The figures are drawn from the Lumen database, a public clearinghouse for takedown requests and other government orders received by online speech platforms. Maintained by Harvard’s Berkman-Klein Center for Internet & Society, Lumen has collected government requests to online for more than 20 years with participation from Google, YouTube, Wikipedia and Reddit, among other platforms.
Twitter hasn’t published a transparency report since Musk took ownership, but the company has continued to make automated submissions to Lumen as part of its system for processing government requests. Lumen also collects data on content removed for defamation or intellectual property disputes, but for the purposes of this analysis, Rest of World focused solely on court orders and direct requests from government agencies.
Lumen’s data consists entirely of self-reporting by platforms, and there’s no legal requirement that the reports be complete. Nonetheless, the data is considered to be canonical within the industry, and outside surveys have largely confirmed its accuracy. “Historically, it seems Twitter has sent a copy of everything they’ve received to us,” says Adam Holland, who manages the project for the Berkman-Klein center. “My understanding is that they have a small team of people that work on this and it’s a largely automatic process.”

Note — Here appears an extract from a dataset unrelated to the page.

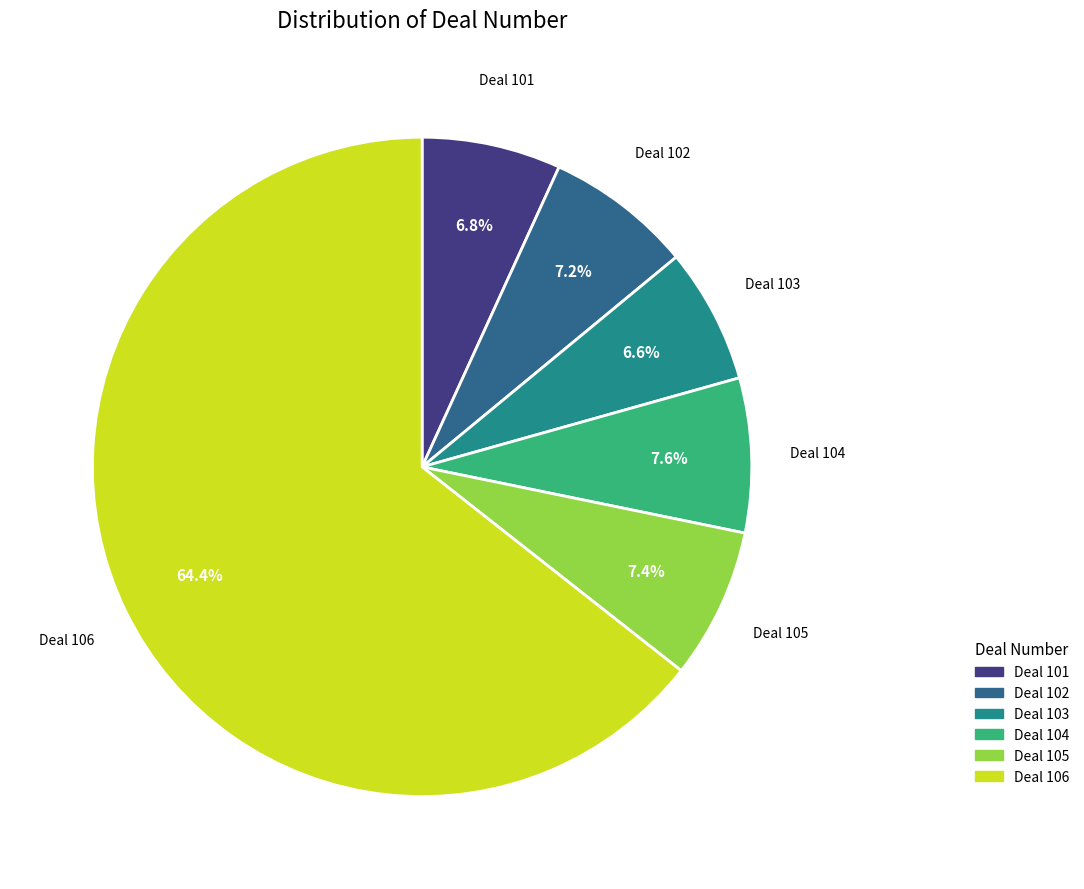

Is it true that Deal 104 is 1% of the pie?

False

The biggest irregularity came earlier this month when Twitter’s self-reports abruptly stopped. After averaging over a hundred copyright claims a day, the flow of new reports halted on April 15th, and Twitter has not made a submission to the database in 12 days. Holland is still determining the cause of the halt and is unsure whether it’s the result of a technical issue or a deliberate choice by Twitter. “I would be saddened if it turned out they decided to stop sharing,” he says, “because a lot of really good research is being done.”

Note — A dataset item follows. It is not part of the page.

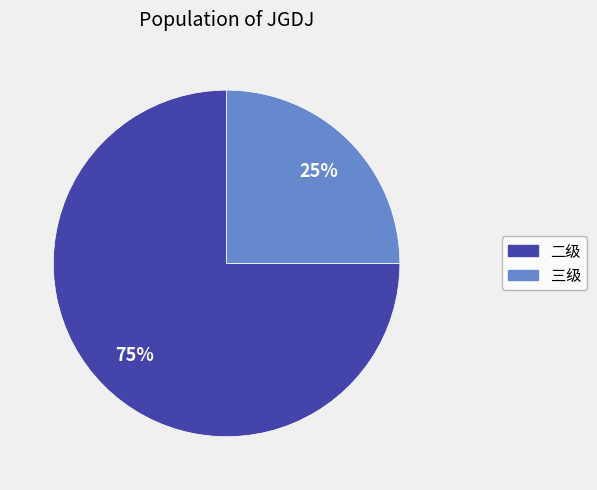

To the nearest percent, what is the difference between the largest and smallest slice percentages?

50%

To put the data in context, Rest of World compared Lumen reports from Twitter’s Musk era (October 2022 to April 2023) against the previous two six-month spans. The results show government requests to Twitter more than doubling, from 348 to 971, when we compare Musk’s first six months to the same period a year earlier. There’s no similar increase in the number of resisted requests over that same period.

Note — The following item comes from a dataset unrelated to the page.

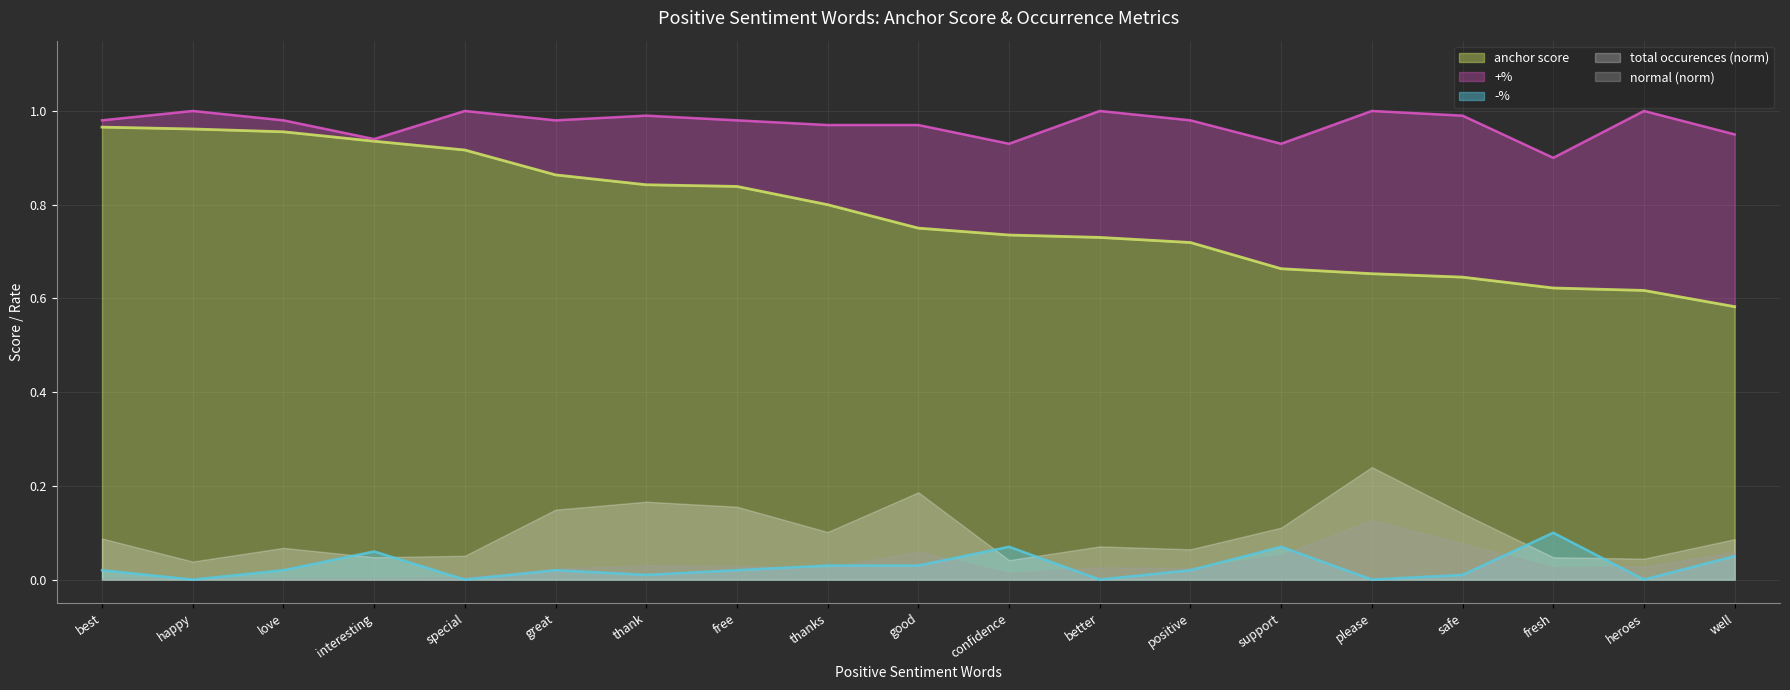

What is the maximum value shown in the chart?

1.0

The rise in overall requests may have been driven by forces outside Twitter’s control. The bulk of the recent requests come from countries that have recently passed restrictive speech laws — most notably, India, Turkey, and the United Arab Emirates. Germany, which generated 255 requests, recently increased enforcement after revisions to a 2017 law prohibiting hate speech and extremism.
Under previous ownership, Twitter actively resisted requests from many of these same regimes. For two weeks in 2014, the platform was banned from Turkey, in part due to its refusal to globally block a post accusing a former government official of corruption. (The executive who led that charge was Vijaya Gadde, one of the first executives fired after Musk took over.) In July 2022, the company sued the Indian government over an order to restrict the visibility of specific tweets. After Musk’s takeover, however, Twitter complied with more than 100 block orders from the country, including those against journalists, foreign politicians, and the poet Rupi Kaur.
Twitter replied to Rest of World’s email with an automated emoji response; the company offered no further comment.
As part of the drastic reduction in Twitter’s employee count, Musk has decimated many of the departments that process government requests, which may have reduced the company’s ability to resist such orders. At the same time, Musk has made clear in interviews that his vision of free speech does not extend to legal requests.
“We can’t go beyond the laws of a country,” he said in a recent interview with the BBC. “If we have a choice of either our people go to prison or we comply with the laws, we’ll comply with the laws.”